Distinction essentielle:  L’amour du corps est un sentiment. Le soin du corps est une conduite. Le premier peut manquer aujourd’hui sans interdire la seconde.

Cette distinction ne promet pas de rendre la relation facile. Elle retire seulement une condition inutile. Le corps n’a pas besoin d’obtenir notre approbation avant que ses besoins soient pris au sérieux.

Prendre soin n’est pas récompenser un corps jugé satisfaisant

Beaucoup de gestes de soin restent encore présentés comme des récompenses. On s’autorise le repos après avoir été productif, un repas sans culpabilité après avoir suffisamment bougé, un vêtement confortable lorsque la silhouette correspond enfin à l’objectif fixé. Le besoin est alors placé sous condition.

Or la fatigue n’a pas à prouver qu’elle est méritante. La douleur n’a pas à attendre que nous soyons satisfaits de notre discipline. Le confort n’est pas réservé à une version future de soi. Répondre à un besoin actuel ne signifie pas renoncer à toute évolution ; cela évite de faire de la maltraitance quotidienne le prix supposé du changement.

Traiter son corps avec respect peut ainsi être très ordinaire : régler la hauteur d’une chaise au lieu de supporter l’inconfort, remplacer une paire de chaussures devenue inadaptée, demander un bilan, modifier un entraînement ou prendre une pause sans négocier intérieurement le droit de le faire.

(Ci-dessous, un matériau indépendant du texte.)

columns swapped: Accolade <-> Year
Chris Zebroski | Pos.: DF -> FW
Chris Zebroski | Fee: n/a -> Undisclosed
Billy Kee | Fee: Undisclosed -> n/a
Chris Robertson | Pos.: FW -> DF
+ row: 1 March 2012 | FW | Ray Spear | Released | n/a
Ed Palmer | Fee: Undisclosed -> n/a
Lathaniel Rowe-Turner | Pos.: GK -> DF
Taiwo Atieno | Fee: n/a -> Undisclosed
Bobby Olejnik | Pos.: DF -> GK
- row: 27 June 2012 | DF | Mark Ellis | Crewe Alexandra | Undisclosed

Le soin ne se confond pas avec l’optimisation

Prendre soin de son corps est parfois réduit à l’améliorer : plus fort, plus mince, plus souple, plus jeune, plus performant. Dans cette logique, chaque geste doit produire un résultat mesurable. Même le repos devient une technique destinée à être plus efficace ensuite.

Le soin peut pourtant viser autre chose qu’un progrès visible. Il peut préserver une capacité, diminuer une contrainte, rendre une journée supportable ou éviter d’aggraver ce qui est déjà difficile. Il peut aussi consister à reconnaître qu’un objectif n’est plus adapté aux ressources du moment.

Le mouvement, par exemple, n’est pas automatiquement bénéfique parce qu’il est intense. Il peut être une manière de retrouver de l’aisance, de la coordination ou du plaisir ; il peut aussi devenir une punition lorsqu’il sert à compenser ce que l’on a mangé ou à faire taire la peur de changer. Le même geste prend un sens différent selon la manière dont il est choisi et ajusté.

Une relation ambivalente peut déjà devenir plus respectueuse

La relation au corps n’évolue pas toujours vers une admiration stable. Certaines personnes connaissent des jours d’accord, d’autres d’indifférence et d’autres encore de rejet. Exiger une cohérence affective permanente ne correspond pas à cette réalité.

Une position plus neutre peut être suffisante : ne pas décider aujourd’hui si ce corps est beau, digne d’éloges ou conforme à ce qu’il devrait être ; s’occuper de ce qui demande une réponse. Cette neutralité n’est pas de la négligence. Elle permet de suspendre l’évaluation pour prendre une décision pratique.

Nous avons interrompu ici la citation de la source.